In my travels throughout the United States, I have found that the first complaint of our citizens is the sorry state of our legal system. They do not complain that the laws themselves are onerous, but rather that their administration is almost universally unfair and unjustified. I have even heard farmers arguing with each other at their markets, each protesting with inverted pride that “Our county has the crookedest lawyers and judges in this state,” only to be met with the fervent response from a farmer representing another county, “Oh, no, our lawyers and judges are a lot crookeder than the ones in your county!”

Americans recognize that we must have laws, and that we must abide by them, otherwise life would become intolerable. The problem is that law-abiding citizens are usually greeted in our courts with disbelief that anyone still obeys the laws in this nation, and two, that a legal system which is operated by and for criminals has no greater enemy than the law-abiding citizen.

The first purpose of law has always been “Salus Populi,” the safety of the people. I write this in a building which has five locks on every door. Twenty-five years ago, the doors were never locked. We hardly knew where the key to the front door was kept. With hundreds of other citizens in Washington during its tropical summers, I went to a nearby park to sleep in the era before air conditioning. Today, no one in his right mind would close his eyes in a Washington park, either by day or by night. It is rightfully known as the “murder capital of the world,” rather than as the capital city of the United States of America.

This situation has been created, not by the negligence of the police, who are working harder than ever, but by the legal system, which abruptly denied the previous basis of our legal system, “Salus Populi,” in 1933, with the advent of President Franklin Delano Roosevelt, who adopted the Marxist concept that the legal system was being used unfairly to defend property. Because of the Communist decree that all property was now the property of the state, the legal system need no longer defend crimes against personal property. This was soon extended to crimes against persons. The doctrine of compulsory equality meant that no citizen was entitled to wear a gold watch or to live in a large home.

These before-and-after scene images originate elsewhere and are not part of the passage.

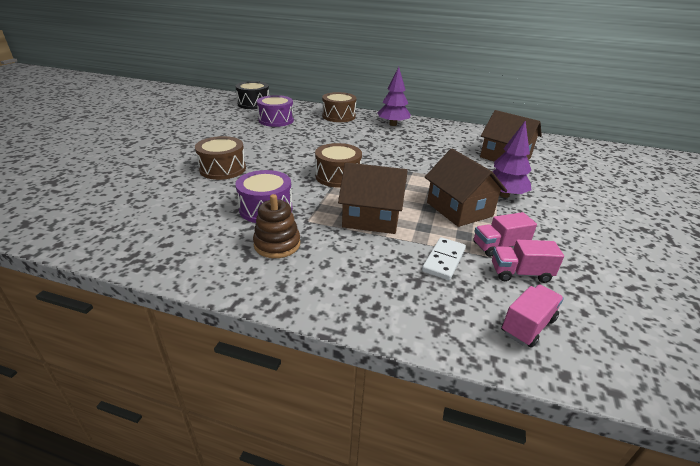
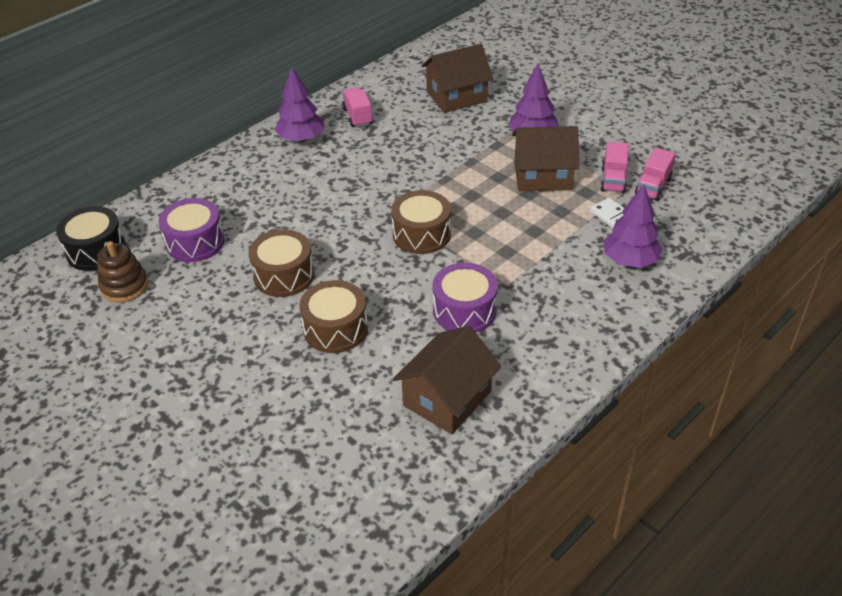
camera: 60 degrees left, 10 degrees up
brown stacking toy [253,194,300,258] -> brown stacking toy moved to [97,241,148,302]
brown drum [322,92,356,122] -> brown drum moved to [248,230,314,297]
brown house [338,162,408,234] -> brown house moved to [393,325,501,434]
pink truck [501,285,564,348] -> pink truck moved to [342,87,373,127]
none -> purple tree [603,184,663,268]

Other citizens who wished to deprive them of their excess property, even at the cost of their lives, were looked upon with approval by the legal system. If they injured or killed too many citizens in their exuberance, they might be confined for a short time, but they were soon released to continue the Marxist campaign of “levelling,” that is, of reducing all citizens to a common level of fear and despair. This goal was first achieved in the Soviet Union, when Wall Street bankers financed the “noble experiment in compulsory equality.” Soviet Russia was reduced to a giant concentration camp, a Gulag in which tomorrow might be worse than today, but it would surely be no better. The United States has travelled that same road with remarkable speed, constantly accelerating the techniques which force our citizens to new levels of personal depth and degradation.